Impact of Deleting Data from Elasticsearch on DataHub and Process for Data Restoration

Original Slack Thread

all metadata that datahub stored in elasticsearch. i wanted to know if we delete the data from elasticsearch, what will be the impact in datahub?

Hey there! :wave: Make sure your message includes the following information if relevant, so we can help more effectively!

  1. Which DataHub version are you using? (e.g. 0.12.0)
  2. Please post any relevant error logs on the thread!

ES is the backend for all graphql and search queries. So if you delete everything in ES you wont find any assets in the UI.
You would need to restore the indices from the DB. There a special k8s job doing this.

So if i delete all data of an ES index, we can get back all the data with a job(restoreIndices) running. Am i correct?
what you mean by “indices from the DB”?

> So if i delete all data of an ES index, we can get back all the data with a job(restoreIndices) running. Am i correct?
correct, but please try this before with a DEV instance because currently theres a issue with this job :slightly_smiling_face:
> what you mean by “indices from the DB”?
I mean restoring the ES indices by loading the data from the SQL DB

Thanks <@U02AF5P6QDS>

<@U02AF5P6QDS> Currently, we deployed datahub in v0.9.2 but want to upgrade to v0.13.0. Is there changes in queries of ES? And how get back data from mysql db?

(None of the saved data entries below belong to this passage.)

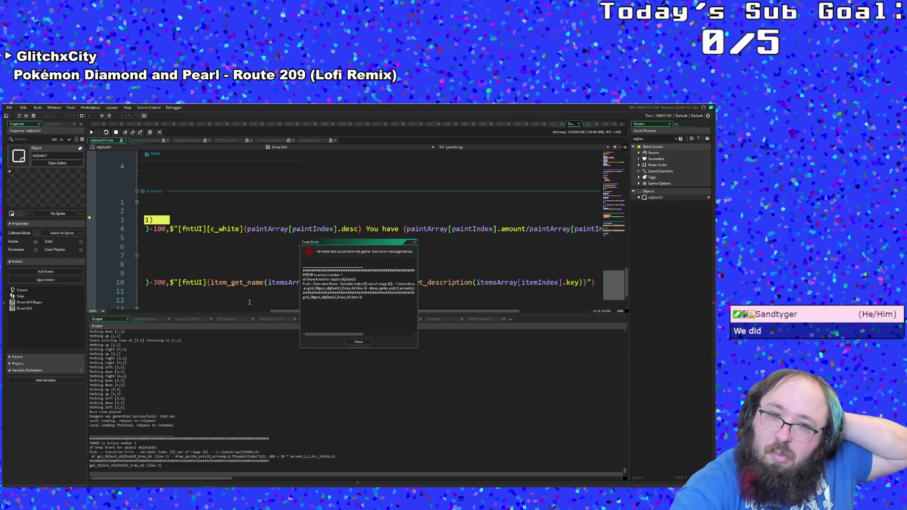
Step: Dismiss the code error, stop the game, and change line 4's width offset from 500 to 700
{"action": "left_click", "coordinate": [360, 342]}
{"action": "left_click_drag", "start_coordinate": [329, 312], "coordinate": [170, 311]}
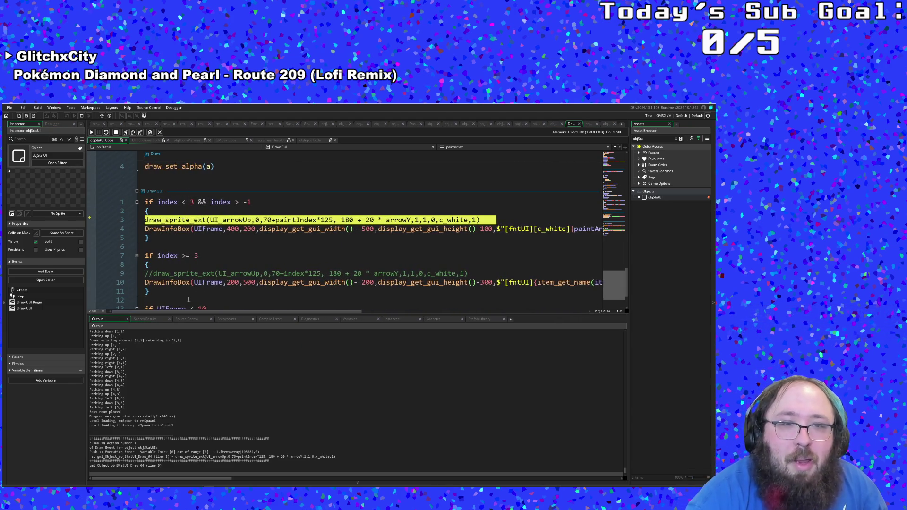
{"action": "left_click", "coordinate": [271, 233]}
{"action": "left_click", "coordinate": [232, 229]}
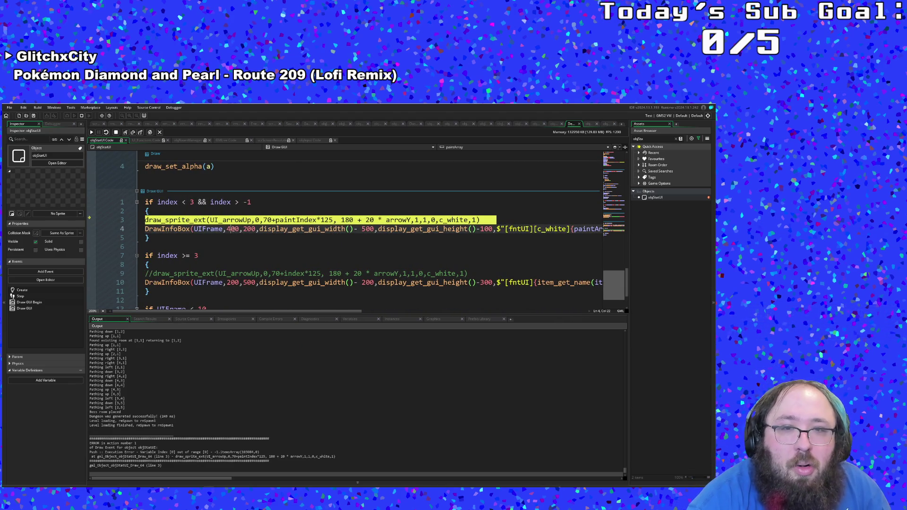
{"action": "left_click", "coordinate": [366, 247]}
{"action": "left_click", "coordinate": [115, 132]}
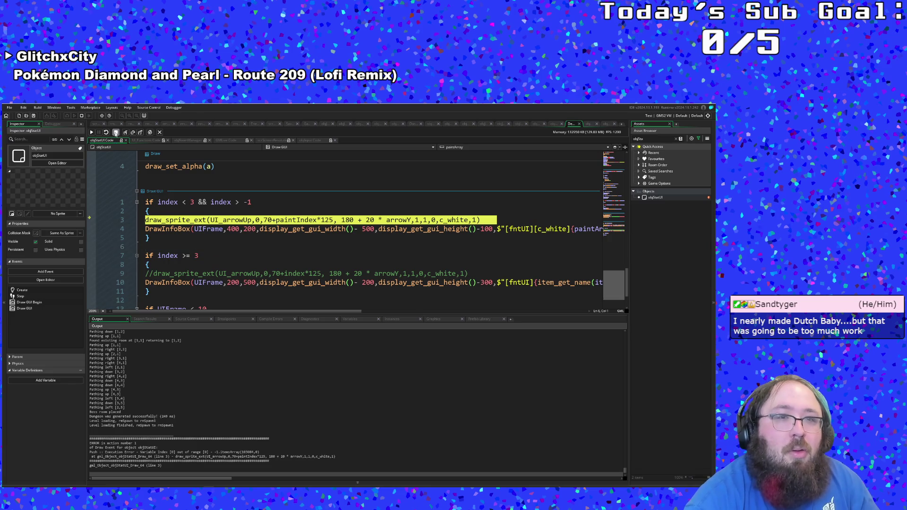
{"action": "left_click", "coordinate": [363, 228]}
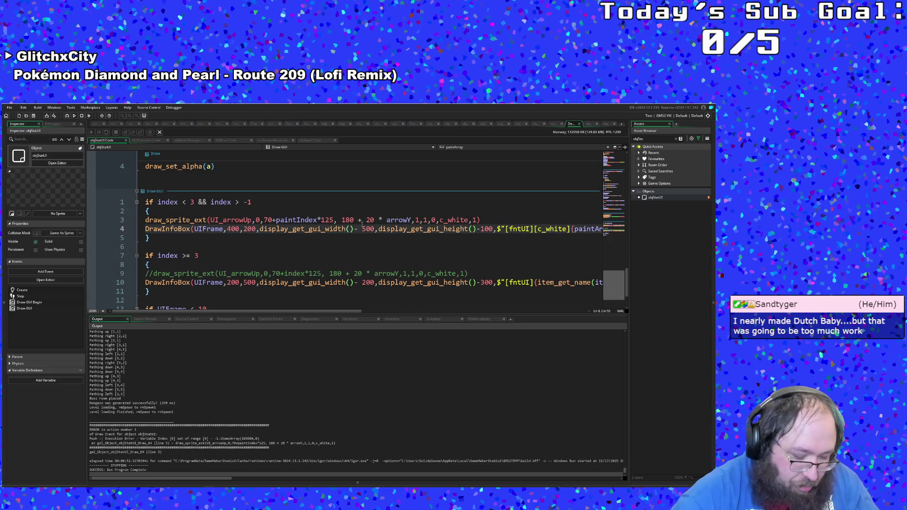
{"action": "key", "text": "BackSpace"}
{"action": "type", "text": "7"}
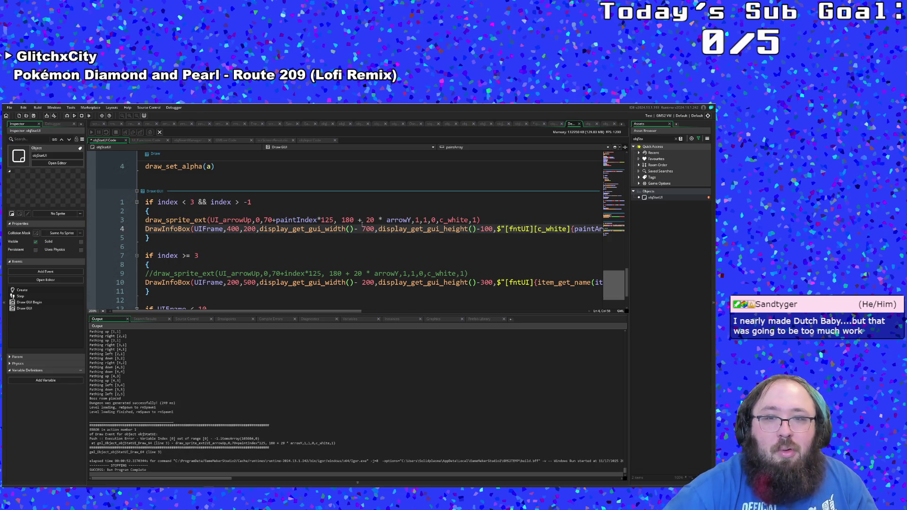
{"action": "key", "text": "ctrl+Right"}
{"action": "key", "text": "ctrl+Right"}
{"action": "key", "text": "ctrl+Right"}
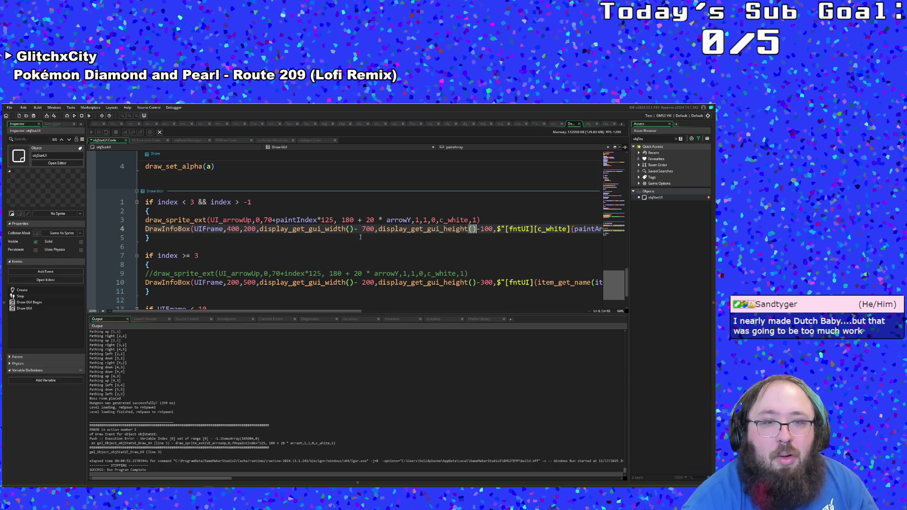
Step: Update line 10's DrawInfoBox to 400, width offset 700 and height offset −100
{"action": "left_click", "coordinate": [353, 252]}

I am not sure if its a good plan to upgrade from 0.9.x directly to 0.13.x as there are larger changes done (see https://datahubproject.io/docs/how/updating-datahub) someone else needs to answer this.
normally every upgrade does the necessary migration steps in ES so you do not need to cleanup and restore by yourself.

ok

what about get back data from mysql db? Any documentation…